Get Big Pivots

With snowpack in southwestern Colroado at 183% of average, a reservoir manager admits to a bit of the “pucker factor” as he contemplates spring runoff


by Dave Marston

Writers on the Range

Reservoir manager Ken Beck says wryly that he has lots of water coming his way in southwestern Colorado, “and I need a hole to put it in.”

Beck is the superintendent of Pine River Irrigation District and Vallecito Reservoir, which catches water from the 13,000- and 14,000-foot-high peaks of the Weminuche Wilderness. It’s a place so wild and beautiful that Teddy Roosevelt protected it in 1905 by creating the 1.8-million-acre San Juan National Forest.

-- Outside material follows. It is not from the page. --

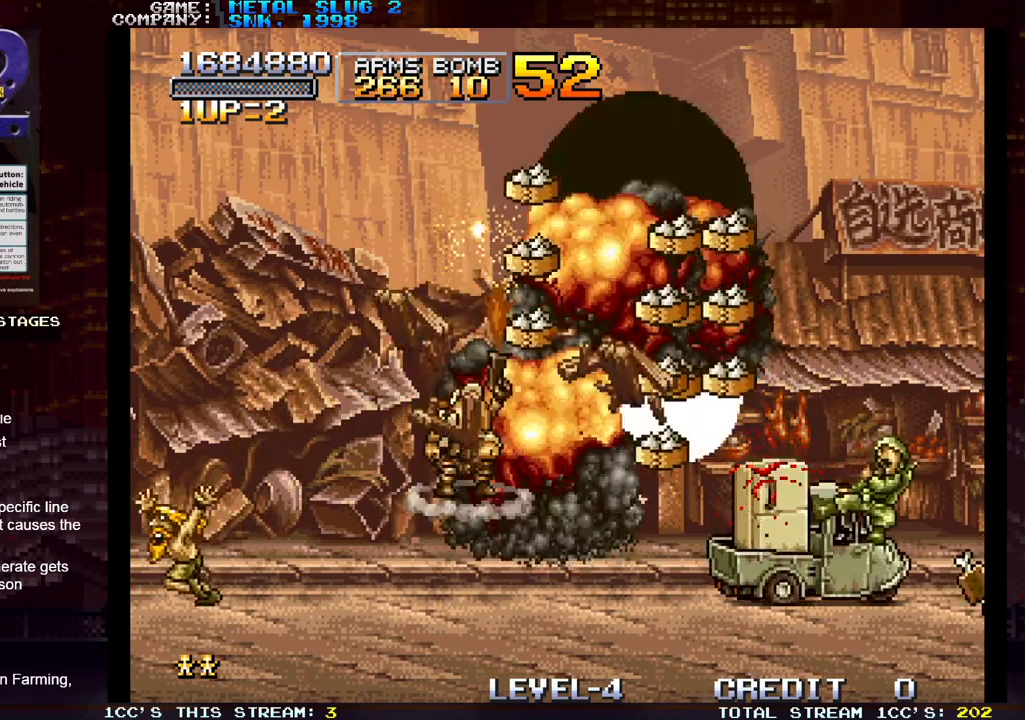
{"buttons": [], "left_stick": "center", "events": [[33, "SQUARE", "up"], [50, "SQUARE", "down"], [117, "SQUARE", "up"], [217, "TRIANGLE", "down"], [317, "TRIANGLE", "up"]]}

The name Vallecito means “little valley” in Spanish, and the dam holds back water of the  Pine River for later use by Bayfield, a town of 2,838k people, as well as providing supplemental irrigation for 65,000 acres of Southern Ute tribal las well as non-tribal lands to the south.

This winter, the San Juan Mountains have produced a near-record snowpack. That melting snow is  now expected to produce 320,000 acre-feet of water for the river flowing into Vallecito. The 82-year-old reservoir, however, can only hold 125,000 acre-feet. What’s more, snow was still falling in early April.

In late March, Beck saw moisture going up dramatically. Any reservoir manager has to deal with uncertainty, but Beck’s job, which he has held for seven years, has an Achilles heel.

“I was told by the Bureau (of Reclamation) to manage my reservoir so I don’t use my spillway,” he says. “We’re restricted because of the needed repairs.”

Spillways are critical elements of any dam. When oncoming water overwhelms the intakes for hydroelectric and outlet works, excess water flows into the riverbed below. Beck has few options without the safety valve of a dependable spillway, yet he may be forced to use it.

Beck is well aware that dams can fail. Six major dams have failed in Colorado since 1950. The most disastrous was Lawn Lake, a dam inside Rocky Mountain Park. Failure of that dam killed three people and caused property damage of $31 million as it swept through Estes Park.

Vallecito Reservoir

Vallecito is a relatively small reservoir located northeast of Durango, in southwestern Colorado. But failure of even small reservoirs can have disastrous consequences. Undated photo/Visit Durango

Vallecito’s management challenges came to the fore after “the big wakeup call of 2017, when Lake Oroville fell apart in California,” beck says. California’s tallest dam, Oroville, resembles Vallecito in being earthen built. It nearly failed when its spillways began eroding during high runoff.

Soon after, Vallecito’s dam was closely inspected, revealing leaks and erosion in its spillway. The Bureau of Reclamation, which built the dam, patched up the spillway but also put the dam “under review.”

By the end of March, Beck had released 15 times more water daily than during the previous month. By late April, Beck estimates he will have rained  Vallecito Reservoir, formerly half-full, to to just 20%, better preparing for what could be an epic snowmelt.

In the arid West, this makes Beck a reservoir apostate. Spring is when reservoir managers follow a creed that’s been honed during periodic drought: Store as much water as possible as early as possible.

For Beck, that’s not wise. “But don’t mistake my being meek as weak,” he says. “I’ve got an Abe Lincoln style: Wrap good people around you and encourage them to say things you might not want to hear.”

Beck has surrounded himself with a team of straight shooters, though he relies most on Susan Behery, a Bureau of Reclamation hydrologic engineer, based in Durango. With Behery’s advice, Beck decided that Vallecito’s reservoir needed to be drawn down dramatically.

Evidence for doing that was obvious this winter as roofs sagged, driveways became mini-canyons, and snow at the nearby Purgatory ski area outside Durango reached 20 feet high in places. USDA SNOTEL sites above Vallecito Reservoir measured snowpacks at 170% and 180% of normal.

With so much big water ready to head their way, a reservoir manager might have decided to operate quietly and hope for the best. Instead, Behery says, Beck has been transparent with the public and collaborative. She admires Beck for it.

“I’m an engineer and nobody gets into engineering because they’re super good with people. I don’t do the fluffy stuff.”

Beck makes a lot of information available. He holds open meetings and emails a weekly newsletter to anyone interested. “A lot of people are asking why we’re turning out more water,” he says, “but I just met with farmers that say I haven’t brought it down enough.”

What does Beck predict will happen to his reservoir as snowmelt barrels toward Vallecito Reservoir?

“If spring rains come it will add to the pucker factor. But the spillway will hold,” he says.

But understandably, he’s a little bit on edge.